--- MATERIAL SHOWN ---
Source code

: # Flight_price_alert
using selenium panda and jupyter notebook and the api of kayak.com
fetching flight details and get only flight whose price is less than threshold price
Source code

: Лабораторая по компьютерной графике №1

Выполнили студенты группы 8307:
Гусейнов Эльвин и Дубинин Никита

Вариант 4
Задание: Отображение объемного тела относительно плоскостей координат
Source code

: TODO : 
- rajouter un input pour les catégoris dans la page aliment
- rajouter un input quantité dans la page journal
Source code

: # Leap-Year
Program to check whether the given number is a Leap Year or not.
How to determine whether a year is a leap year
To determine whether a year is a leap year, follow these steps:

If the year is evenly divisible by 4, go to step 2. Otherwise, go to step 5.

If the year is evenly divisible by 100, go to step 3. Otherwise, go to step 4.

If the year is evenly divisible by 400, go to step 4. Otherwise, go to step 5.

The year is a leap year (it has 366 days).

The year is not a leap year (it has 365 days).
--
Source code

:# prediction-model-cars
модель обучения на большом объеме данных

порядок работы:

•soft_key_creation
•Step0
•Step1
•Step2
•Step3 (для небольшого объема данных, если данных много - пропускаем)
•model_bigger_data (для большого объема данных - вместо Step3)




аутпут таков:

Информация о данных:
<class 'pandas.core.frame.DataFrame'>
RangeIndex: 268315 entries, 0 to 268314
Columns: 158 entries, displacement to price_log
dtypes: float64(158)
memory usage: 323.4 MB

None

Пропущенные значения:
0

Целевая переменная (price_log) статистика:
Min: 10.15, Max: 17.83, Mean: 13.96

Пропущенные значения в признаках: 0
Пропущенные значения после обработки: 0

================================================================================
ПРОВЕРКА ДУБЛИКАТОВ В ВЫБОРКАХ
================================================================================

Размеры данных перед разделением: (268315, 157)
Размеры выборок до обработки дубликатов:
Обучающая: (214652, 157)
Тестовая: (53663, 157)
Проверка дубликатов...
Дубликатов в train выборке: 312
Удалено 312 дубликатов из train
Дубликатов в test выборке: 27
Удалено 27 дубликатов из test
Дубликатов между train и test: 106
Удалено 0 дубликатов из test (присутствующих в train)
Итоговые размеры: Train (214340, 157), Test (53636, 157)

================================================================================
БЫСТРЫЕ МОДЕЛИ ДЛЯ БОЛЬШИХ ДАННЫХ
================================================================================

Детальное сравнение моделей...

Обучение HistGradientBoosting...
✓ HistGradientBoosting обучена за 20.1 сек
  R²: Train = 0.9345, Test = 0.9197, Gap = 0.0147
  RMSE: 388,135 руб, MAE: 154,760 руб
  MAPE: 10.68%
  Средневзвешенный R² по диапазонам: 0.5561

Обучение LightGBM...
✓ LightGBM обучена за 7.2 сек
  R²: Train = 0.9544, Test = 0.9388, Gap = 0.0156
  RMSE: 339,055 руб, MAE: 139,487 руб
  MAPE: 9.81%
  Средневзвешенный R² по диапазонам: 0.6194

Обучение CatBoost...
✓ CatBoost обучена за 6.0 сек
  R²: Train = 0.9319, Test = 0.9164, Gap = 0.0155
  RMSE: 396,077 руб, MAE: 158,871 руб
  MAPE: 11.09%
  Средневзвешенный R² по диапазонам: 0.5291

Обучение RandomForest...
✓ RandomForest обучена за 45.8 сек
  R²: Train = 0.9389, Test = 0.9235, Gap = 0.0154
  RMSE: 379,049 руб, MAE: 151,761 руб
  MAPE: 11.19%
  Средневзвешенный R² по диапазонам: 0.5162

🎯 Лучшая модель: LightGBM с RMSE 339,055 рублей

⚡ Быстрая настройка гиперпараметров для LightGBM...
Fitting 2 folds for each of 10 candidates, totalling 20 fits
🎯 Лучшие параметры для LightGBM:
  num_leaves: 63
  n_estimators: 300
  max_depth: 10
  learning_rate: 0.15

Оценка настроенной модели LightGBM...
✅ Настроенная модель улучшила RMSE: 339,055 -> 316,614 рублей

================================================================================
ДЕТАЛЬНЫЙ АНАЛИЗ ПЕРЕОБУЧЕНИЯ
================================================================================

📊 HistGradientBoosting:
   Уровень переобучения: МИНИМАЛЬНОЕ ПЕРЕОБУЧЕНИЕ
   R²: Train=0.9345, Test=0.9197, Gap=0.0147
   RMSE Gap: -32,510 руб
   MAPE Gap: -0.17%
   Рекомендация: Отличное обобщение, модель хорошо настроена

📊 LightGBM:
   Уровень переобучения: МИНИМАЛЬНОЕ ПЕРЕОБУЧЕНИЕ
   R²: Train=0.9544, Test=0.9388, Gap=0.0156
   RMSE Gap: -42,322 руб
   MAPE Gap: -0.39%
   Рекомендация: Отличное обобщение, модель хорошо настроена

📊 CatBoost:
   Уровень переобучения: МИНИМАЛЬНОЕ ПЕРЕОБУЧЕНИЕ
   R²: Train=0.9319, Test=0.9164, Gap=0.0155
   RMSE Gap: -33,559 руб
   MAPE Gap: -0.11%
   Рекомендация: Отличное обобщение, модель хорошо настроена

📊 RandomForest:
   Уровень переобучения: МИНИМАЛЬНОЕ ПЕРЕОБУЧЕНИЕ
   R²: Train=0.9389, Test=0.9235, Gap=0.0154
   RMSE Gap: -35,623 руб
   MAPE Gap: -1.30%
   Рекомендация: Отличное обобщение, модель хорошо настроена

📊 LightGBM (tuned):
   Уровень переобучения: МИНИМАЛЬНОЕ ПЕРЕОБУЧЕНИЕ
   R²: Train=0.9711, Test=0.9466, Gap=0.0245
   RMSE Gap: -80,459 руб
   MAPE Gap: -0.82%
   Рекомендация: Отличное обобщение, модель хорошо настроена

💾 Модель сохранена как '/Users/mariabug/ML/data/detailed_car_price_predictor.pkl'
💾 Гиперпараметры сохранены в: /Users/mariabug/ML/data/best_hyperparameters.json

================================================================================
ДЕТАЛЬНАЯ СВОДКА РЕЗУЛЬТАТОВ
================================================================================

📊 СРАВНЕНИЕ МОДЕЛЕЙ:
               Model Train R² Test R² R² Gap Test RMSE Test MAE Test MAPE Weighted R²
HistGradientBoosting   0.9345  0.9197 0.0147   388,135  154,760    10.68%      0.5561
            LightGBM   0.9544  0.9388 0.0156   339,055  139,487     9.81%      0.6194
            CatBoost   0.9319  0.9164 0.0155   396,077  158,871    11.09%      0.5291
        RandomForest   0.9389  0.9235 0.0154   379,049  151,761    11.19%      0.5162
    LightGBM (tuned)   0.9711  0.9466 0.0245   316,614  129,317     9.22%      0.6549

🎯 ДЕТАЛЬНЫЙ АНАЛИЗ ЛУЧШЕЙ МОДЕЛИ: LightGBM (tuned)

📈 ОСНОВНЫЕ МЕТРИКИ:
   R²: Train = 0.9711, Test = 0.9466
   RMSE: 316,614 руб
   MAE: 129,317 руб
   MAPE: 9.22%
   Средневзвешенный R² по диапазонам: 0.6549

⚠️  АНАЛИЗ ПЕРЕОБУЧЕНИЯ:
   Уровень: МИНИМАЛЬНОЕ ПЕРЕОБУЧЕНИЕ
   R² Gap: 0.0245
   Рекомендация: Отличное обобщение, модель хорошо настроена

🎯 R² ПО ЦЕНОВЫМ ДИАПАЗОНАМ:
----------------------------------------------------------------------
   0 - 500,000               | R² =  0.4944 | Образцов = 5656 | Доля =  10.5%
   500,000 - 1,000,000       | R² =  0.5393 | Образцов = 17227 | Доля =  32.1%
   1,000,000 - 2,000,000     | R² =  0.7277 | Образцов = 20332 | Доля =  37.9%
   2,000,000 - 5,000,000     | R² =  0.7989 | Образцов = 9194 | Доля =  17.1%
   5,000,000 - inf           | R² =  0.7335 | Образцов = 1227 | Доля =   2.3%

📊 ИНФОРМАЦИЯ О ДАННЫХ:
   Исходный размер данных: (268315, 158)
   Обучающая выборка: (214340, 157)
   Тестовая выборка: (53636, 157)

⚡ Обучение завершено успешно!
...
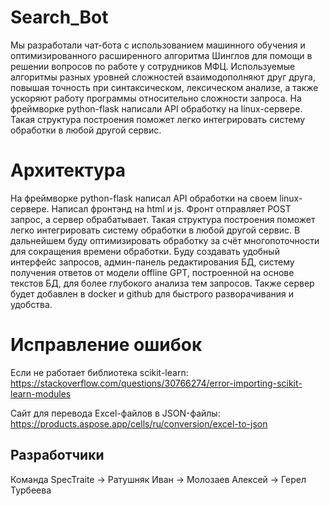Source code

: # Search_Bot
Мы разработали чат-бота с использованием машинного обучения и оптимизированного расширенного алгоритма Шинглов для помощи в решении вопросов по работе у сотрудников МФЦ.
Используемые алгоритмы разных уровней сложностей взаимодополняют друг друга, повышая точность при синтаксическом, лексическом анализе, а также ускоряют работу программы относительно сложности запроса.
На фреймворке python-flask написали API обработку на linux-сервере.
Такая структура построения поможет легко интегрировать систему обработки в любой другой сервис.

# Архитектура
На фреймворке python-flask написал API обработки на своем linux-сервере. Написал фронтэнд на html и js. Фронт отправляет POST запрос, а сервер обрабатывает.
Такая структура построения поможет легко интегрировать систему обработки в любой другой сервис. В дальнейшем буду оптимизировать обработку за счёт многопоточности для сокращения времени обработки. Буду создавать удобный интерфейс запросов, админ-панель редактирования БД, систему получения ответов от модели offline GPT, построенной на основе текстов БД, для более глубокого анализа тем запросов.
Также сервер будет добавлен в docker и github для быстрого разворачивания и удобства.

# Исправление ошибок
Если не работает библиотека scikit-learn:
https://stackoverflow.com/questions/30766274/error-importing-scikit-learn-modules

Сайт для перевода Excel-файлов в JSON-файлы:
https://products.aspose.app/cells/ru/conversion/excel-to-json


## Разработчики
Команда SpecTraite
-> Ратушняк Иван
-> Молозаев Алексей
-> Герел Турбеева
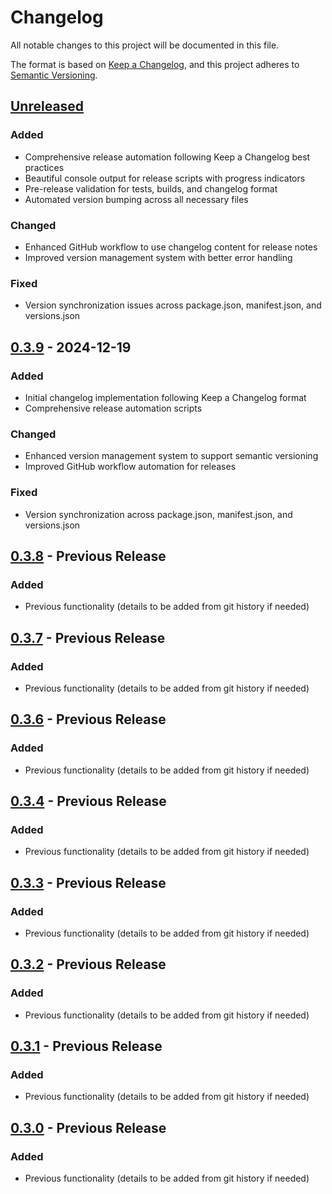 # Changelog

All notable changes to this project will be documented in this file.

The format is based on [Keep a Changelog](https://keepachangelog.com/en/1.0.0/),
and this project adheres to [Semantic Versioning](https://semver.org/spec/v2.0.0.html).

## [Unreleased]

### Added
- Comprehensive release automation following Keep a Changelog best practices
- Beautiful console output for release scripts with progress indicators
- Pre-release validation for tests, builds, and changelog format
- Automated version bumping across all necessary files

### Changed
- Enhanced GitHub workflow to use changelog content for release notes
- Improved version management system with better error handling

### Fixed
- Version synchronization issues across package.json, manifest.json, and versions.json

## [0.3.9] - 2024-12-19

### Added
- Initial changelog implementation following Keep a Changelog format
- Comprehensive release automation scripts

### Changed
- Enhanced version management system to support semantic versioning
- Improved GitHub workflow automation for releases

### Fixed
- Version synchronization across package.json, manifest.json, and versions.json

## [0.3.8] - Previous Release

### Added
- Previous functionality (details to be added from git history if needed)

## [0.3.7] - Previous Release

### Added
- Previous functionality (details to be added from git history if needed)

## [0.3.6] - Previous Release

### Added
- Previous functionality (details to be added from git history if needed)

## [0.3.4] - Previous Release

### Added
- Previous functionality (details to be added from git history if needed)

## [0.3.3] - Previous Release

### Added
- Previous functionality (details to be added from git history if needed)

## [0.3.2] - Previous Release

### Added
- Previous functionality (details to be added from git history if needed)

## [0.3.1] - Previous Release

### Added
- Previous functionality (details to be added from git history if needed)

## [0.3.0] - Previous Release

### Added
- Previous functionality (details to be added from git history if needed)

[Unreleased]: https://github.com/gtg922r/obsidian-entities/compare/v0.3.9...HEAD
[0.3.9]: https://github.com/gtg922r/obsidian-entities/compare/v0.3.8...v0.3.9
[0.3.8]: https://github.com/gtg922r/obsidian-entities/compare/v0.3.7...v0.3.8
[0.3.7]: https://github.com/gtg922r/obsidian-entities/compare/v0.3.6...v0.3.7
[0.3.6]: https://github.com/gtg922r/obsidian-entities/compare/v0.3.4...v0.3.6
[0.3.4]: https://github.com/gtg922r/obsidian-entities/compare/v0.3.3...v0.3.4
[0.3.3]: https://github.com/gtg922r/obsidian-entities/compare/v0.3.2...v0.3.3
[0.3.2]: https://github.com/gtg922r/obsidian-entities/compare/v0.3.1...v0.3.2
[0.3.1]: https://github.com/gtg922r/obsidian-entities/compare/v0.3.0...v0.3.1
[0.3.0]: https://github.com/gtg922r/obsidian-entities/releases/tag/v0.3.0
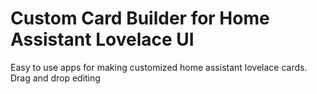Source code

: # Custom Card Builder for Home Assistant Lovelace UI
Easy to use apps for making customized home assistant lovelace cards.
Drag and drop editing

--- ASSIGNED TASK ---
Count the lines in the records above that contain the string "ДЕТАЛЬНЫЙ". Reply with the number alone.

--- TASK SOLUTION ---
2